TASK: The entries below are to be written out exactly, with no images included.

EXTRACTED RECORDS:
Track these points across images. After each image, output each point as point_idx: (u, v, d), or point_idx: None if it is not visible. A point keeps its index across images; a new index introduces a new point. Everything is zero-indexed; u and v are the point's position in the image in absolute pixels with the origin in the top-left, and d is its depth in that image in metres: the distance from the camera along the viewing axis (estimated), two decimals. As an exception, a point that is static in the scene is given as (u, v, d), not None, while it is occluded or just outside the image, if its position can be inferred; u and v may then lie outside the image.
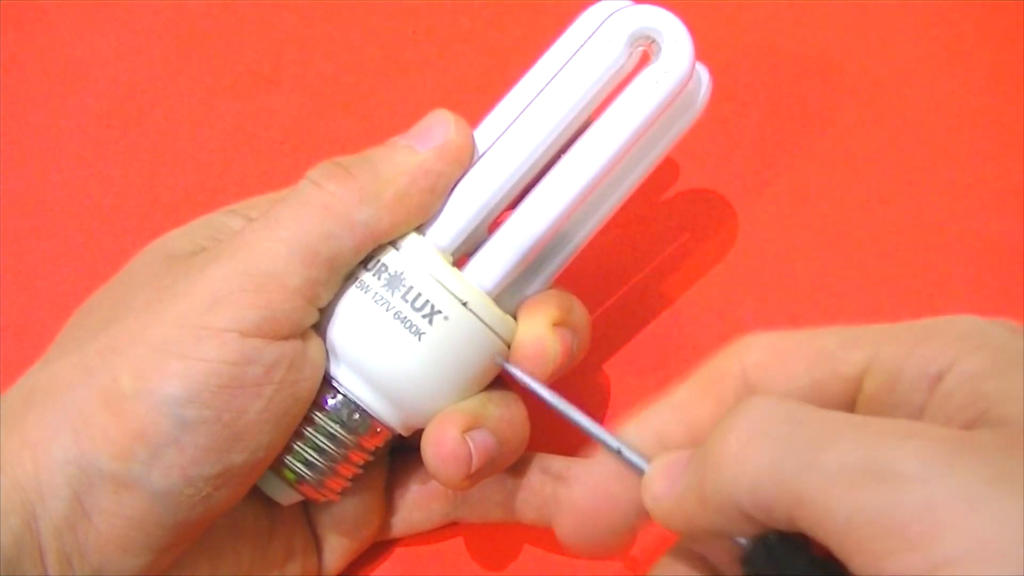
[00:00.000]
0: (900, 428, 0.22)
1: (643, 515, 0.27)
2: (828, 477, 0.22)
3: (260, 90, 0.49)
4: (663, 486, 0.26)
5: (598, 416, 0.40)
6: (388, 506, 0.38)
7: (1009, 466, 0.21)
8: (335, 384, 0.33)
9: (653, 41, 0.33)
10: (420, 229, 0.33)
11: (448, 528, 0.39)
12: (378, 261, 0.33)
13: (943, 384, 0.23)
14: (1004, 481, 0.20)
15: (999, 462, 0.21)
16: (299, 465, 0.33)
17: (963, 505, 0.20)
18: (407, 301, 0.32)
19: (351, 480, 0.35)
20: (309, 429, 0.33)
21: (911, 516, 0.20)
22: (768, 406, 0.24)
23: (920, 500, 0.21)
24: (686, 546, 0.27)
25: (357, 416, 0.33)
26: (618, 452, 0.27)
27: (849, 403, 0.25)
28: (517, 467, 0.36)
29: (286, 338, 0.31)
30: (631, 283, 0.43)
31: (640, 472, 0.27)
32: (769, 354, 0.26)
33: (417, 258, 0.33)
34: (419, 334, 0.32)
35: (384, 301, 0.32)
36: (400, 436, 0.34)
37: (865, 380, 0.25)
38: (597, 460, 0.28)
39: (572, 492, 0.29)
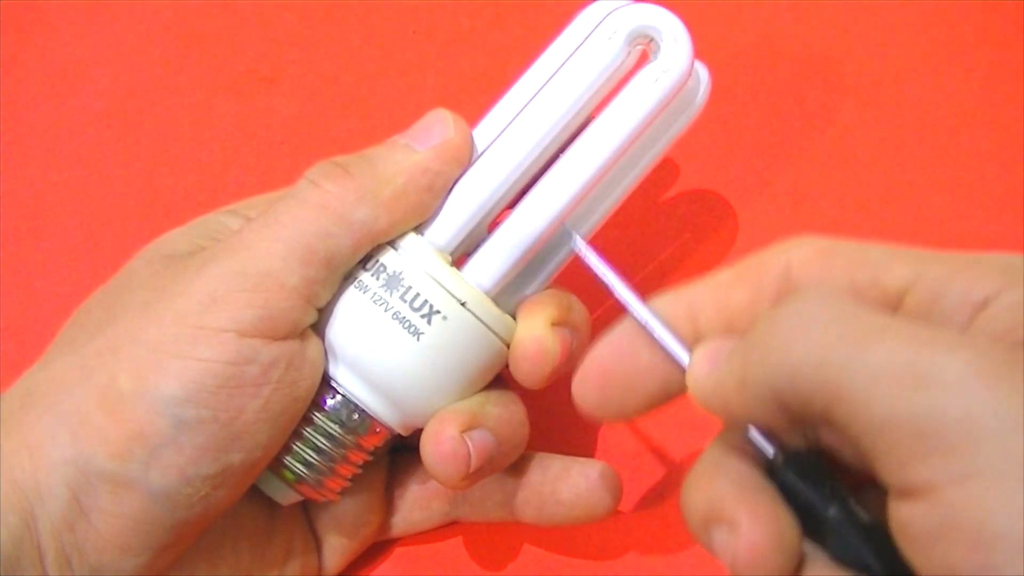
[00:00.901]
0: (950, 337, 0.22)
1: (663, 385, 0.27)
2: (872, 373, 0.21)
3: (260, 90, 0.49)
4: (705, 368, 0.25)
5: (595, 425, 0.40)
6: (388, 506, 0.38)
7: None
8: (334, 384, 0.33)
9: (652, 40, 0.33)
10: (419, 229, 0.33)
11: (448, 528, 0.39)
12: (376, 261, 0.33)
13: (987, 310, 0.23)
14: None
15: None
16: (298, 465, 0.33)
17: (1002, 421, 0.20)
18: (406, 301, 0.32)
19: (350, 480, 0.35)
20: (308, 429, 0.33)
21: (949, 423, 0.21)
22: (822, 299, 0.23)
23: (961, 409, 0.21)
24: (727, 442, 0.26)
25: (356, 416, 0.33)
26: (657, 330, 0.27)
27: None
28: (517, 467, 0.36)
29: (284, 338, 0.31)
30: (631, 283, 0.43)
31: (678, 353, 0.26)
32: (814, 254, 0.25)
33: (415, 258, 0.33)
34: (418, 334, 0.32)
35: (383, 301, 0.32)
36: (399, 436, 0.34)
37: (907, 296, 0.24)
38: (625, 325, 0.28)
39: (596, 348, 0.28)
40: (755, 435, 0.25)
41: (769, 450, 0.25)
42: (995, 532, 0.20)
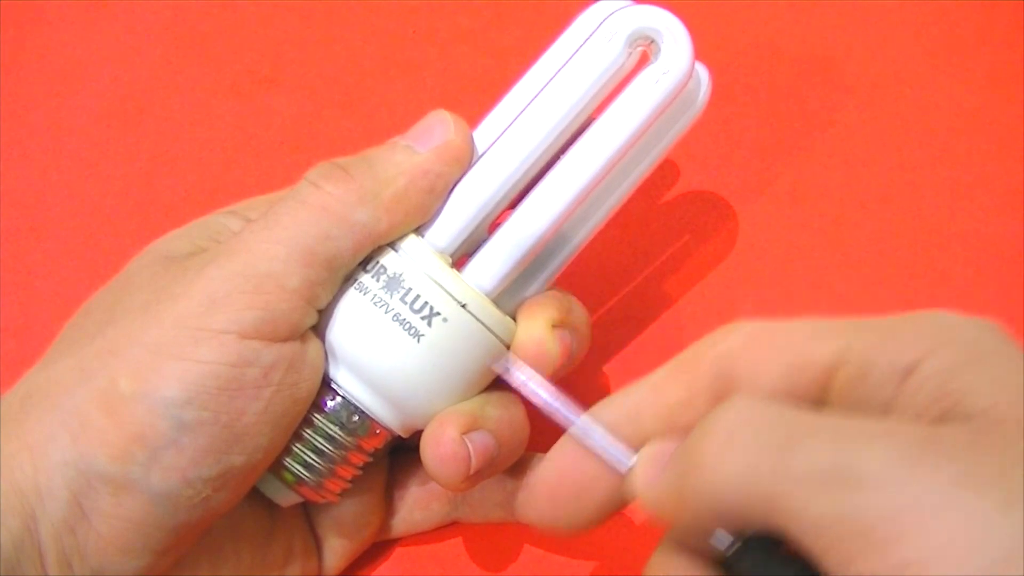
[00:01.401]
0: (867, 429, 0.22)
1: (612, 494, 0.27)
2: (798, 480, 0.22)
3: (260, 90, 0.49)
4: (646, 479, 0.26)
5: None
6: (388, 507, 0.38)
7: (974, 464, 0.21)
8: (334, 386, 0.33)
9: (652, 41, 0.33)
10: (419, 230, 0.33)
11: (448, 528, 0.39)
12: (377, 263, 0.33)
13: (913, 377, 0.24)
14: (968, 481, 0.21)
15: (964, 460, 0.21)
16: (298, 467, 0.33)
17: (927, 508, 0.21)
18: (406, 303, 0.32)
19: (350, 481, 0.35)
20: (308, 431, 0.33)
21: (876, 519, 0.21)
22: (743, 408, 0.24)
23: (885, 503, 0.21)
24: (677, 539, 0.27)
25: (356, 418, 0.33)
26: (599, 446, 0.27)
27: (821, 393, 0.25)
28: (517, 467, 0.36)
29: (285, 340, 0.31)
30: (631, 284, 0.43)
31: (620, 461, 0.27)
32: (745, 342, 0.26)
33: (416, 260, 0.33)
34: (418, 336, 0.32)
35: (383, 303, 0.32)
36: (399, 437, 0.34)
37: (838, 371, 0.25)
38: (567, 439, 0.28)
39: (541, 466, 0.28)
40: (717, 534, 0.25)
41: (723, 543, 0.25)
42: None
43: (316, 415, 0.33)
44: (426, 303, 0.32)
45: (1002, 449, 0.21)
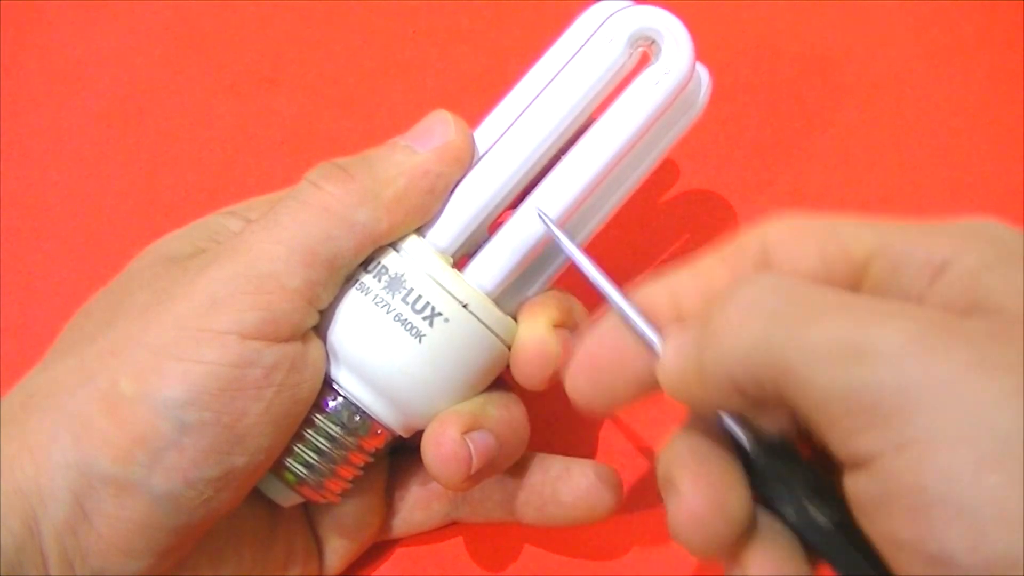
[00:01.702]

TASK RESULT:
Track these points across images. After each image, output each point as point_idx: (u, v, d), or point_idx: None if it is not visible. A point keeps its index across images; a new index introduces a new point. Everything is zero-indexed; u and v are the point's position in the image in absolute pixels with the origin in the top-left, and d is its depth in that image in metres: the distance from the camera along the viewing axis (estimated), two decimals. As an exception, a point that is static in the scene is given as (u, v, d), not None, while it is occluded or just outside the image, if its position can be inferred; u and v may then lie outside the image.
[00:00.000]
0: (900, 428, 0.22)
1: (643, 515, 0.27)
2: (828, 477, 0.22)
3: (260, 90, 0.49)
4: (663, 486, 0.26)
5: (598, 416, 0.40)
6: (388, 506, 0.38)
7: (1009, 466, 0.21)
8: (335, 384, 0.33)
9: (653, 41, 0.33)
10: (420, 229, 0.33)
11: (448, 528, 0.39)
12: (378, 261, 0.33)
13: (943, 384, 0.23)
14: (1004, 481, 0.20)
15: (999, 462, 0.21)
16: (299, 465, 0.33)
17: (963, 505, 0.20)
18: (407, 301, 0.32)
19: (351, 480, 0.35)
20: (309, 429, 0.33)
21: (911, 516, 0.20)
22: (768, 406, 0.24)
23: (920, 500, 0.21)
24: (686, 546, 0.27)
25: (357, 416, 0.33)
26: (618, 452, 0.27)
27: (849, 403, 0.25)
28: (517, 467, 0.36)
29: (286, 338, 0.31)
30: (631, 283, 0.43)
31: (640, 472, 0.27)
32: (769, 354, 0.26)
33: (417, 258, 0.33)
34: (419, 334, 0.32)
35: (384, 301, 0.32)
36: (400, 436, 0.34)
37: (865, 380, 0.25)
38: (597, 460, 0.28)
39: (572, 492, 0.29)
[00:00.901]
0: (950, 337, 0.22)
1: (663, 385, 0.27)
2: (872, 373, 0.21)
3: (260, 90, 0.49)
4: (705, 368, 0.25)
5: (595, 425, 0.40)
6: (388, 506, 0.38)
7: None
8: (334, 384, 0.33)
9: (652, 40, 0.33)
10: (419, 229, 0.33)
11: (448, 528, 0.39)
12: (376, 261, 0.33)
13: (987, 310, 0.23)
14: None
15: None
16: (298, 465, 0.33)
17: (1002, 421, 0.20)
18: (406, 301, 0.32)
19: (350, 480, 0.35)
20: (308, 429, 0.33)
21: (949, 423, 0.21)
22: (822, 299, 0.23)
23: (961, 409, 0.21)
24: (727, 442, 0.26)
25: (356, 416, 0.33)
26: (657, 330, 0.27)
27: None
28: (517, 467, 0.36)
29: (284, 338, 0.31)
30: (631, 283, 0.43)
31: (678, 353, 0.26)
32: (814, 254, 0.25)
33: (415, 258, 0.33)
34: (418, 334, 0.32)
35: (383, 301, 0.32)
36: (399, 436, 0.34)
37: (907, 296, 0.24)
38: (625, 325, 0.28)
39: (596, 348, 0.28)
40: (755, 435, 0.25)
41: (769, 450, 0.25)
42: (995, 532, 0.20)
[00:01.401]
0: (867, 429, 0.22)
1: (612, 494, 0.27)
2: (798, 480, 0.22)
3: (260, 90, 0.49)
4: (646, 479, 0.26)
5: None
6: (388, 507, 0.38)
7: (974, 464, 0.21)
8: (334, 386, 0.33)
9: (652, 41, 0.33)
10: (419, 230, 0.33)
11: (448, 528, 0.39)
12: (377, 263, 0.33)
13: (913, 377, 0.24)
14: (968, 481, 0.21)
15: (964, 460, 0.21)
16: (298, 467, 0.33)
17: (927, 508, 0.21)
18: (406, 303, 0.32)
19: (350, 481, 0.35)
20: (308, 431, 0.33)
21: (876, 519, 0.21)
22: (743, 408, 0.24)
23: (885, 503, 0.21)
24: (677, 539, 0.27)
25: (356, 418, 0.33)
26: (599, 446, 0.27)
27: (821, 393, 0.25)
28: (517, 467, 0.36)
29: (285, 340, 0.31)
30: (631, 284, 0.43)
31: (620, 461, 0.27)
32: (745, 342, 0.26)
33: (416, 260, 0.33)
34: (418, 336, 0.32)
35: (383, 303, 0.32)
36: (399, 437, 0.34)
37: (838, 371, 0.25)
38: (567, 439, 0.28)
39: (541, 466, 0.28)
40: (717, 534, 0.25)
41: (723, 543, 0.25)
42: None
43: (316, 415, 0.33)
44: (426, 303, 0.32)
45: (1002, 449, 0.21)
[00:01.702]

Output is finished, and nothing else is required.